SHORT EXERCISE 1:
In the Chicago Bears column, what was the score of the Bears' overtime loss to New Orleans?
SHORT EXERCISE 2:
Reproduce the Chicago Bears column word for word from "A little? He" to "what I mean?".

*** TEXT SHOWN

Chicago Bears Playing Like A Bunch Of Idiots, Because They Are

After years as an analyst, it took Troy Aikman just three hours of watching the Chicago Bears offense to become a blithering, babbling idiot. Three hours of watching coach Matt Nagy’s play calls. Three hours of watching quarterback Nick Foles do whatever it is you’d describe him as doing.

“It’s too lackadaisical,’’ Aikman, the former Dallas Cowboys quarterback, said during the Bears 26-23 overtime loss to New Orleans Sunday. “Even watching this when you’re in a hurry-up situation . . . I don’t know . . . a little frustrating watching it.’’

A little? He kept saying the Bears need to run, and I’m not talking about running the football. I’m talking about not walking around or standing there. Run! He also said he’d consider benching Foles and at the same time said, “You can never count out Nick Foles no matter what.’’ See what I mean?

******
*** DATASET EXTRACT

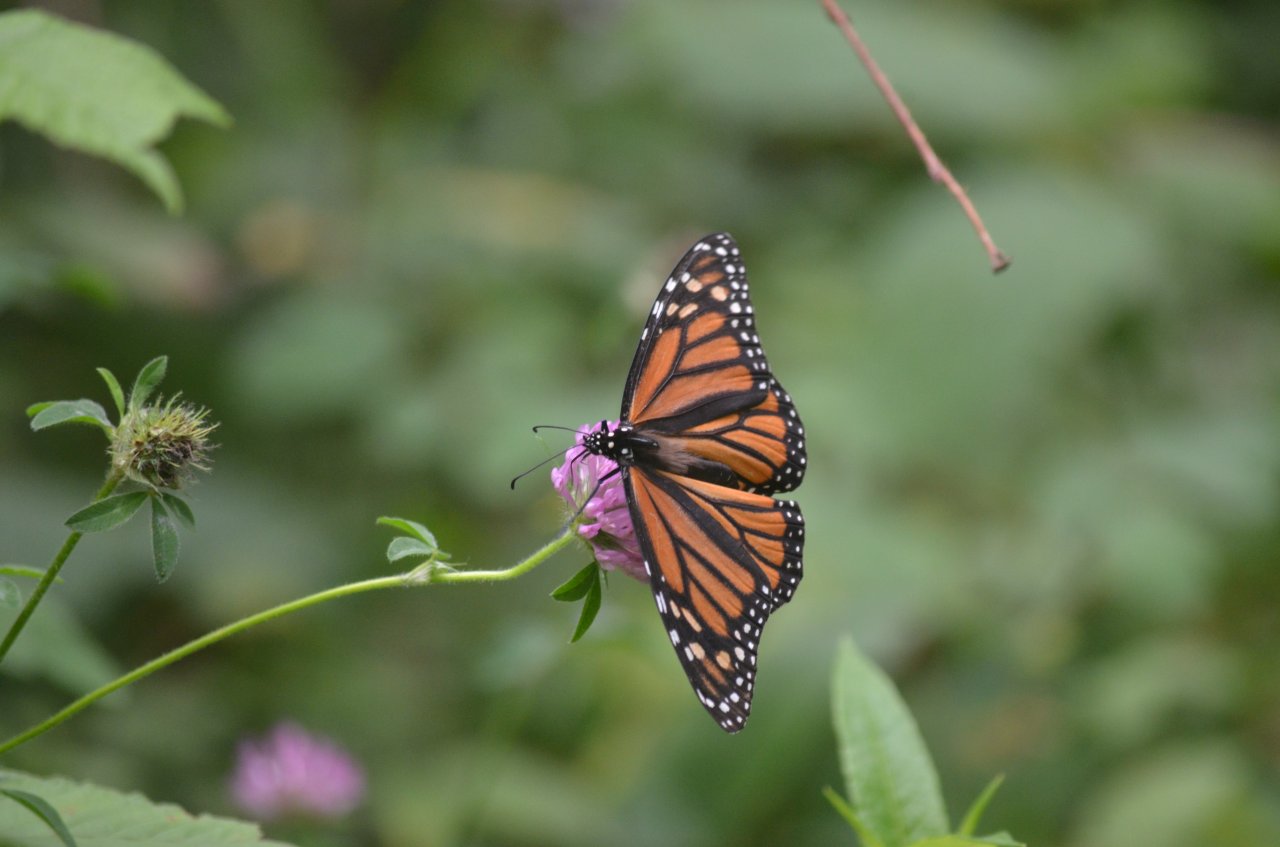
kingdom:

******

REPLY 1:
26-23

REPLY 2:
A little? He kept saying the Bears need to run, and I’m not talking about running the football. I’m talking about not walking around or standing there. Run! He also said he’d consider benching Foles and at the same time said, “You can never count out Nick Foles no matter what.’’ See what I mean?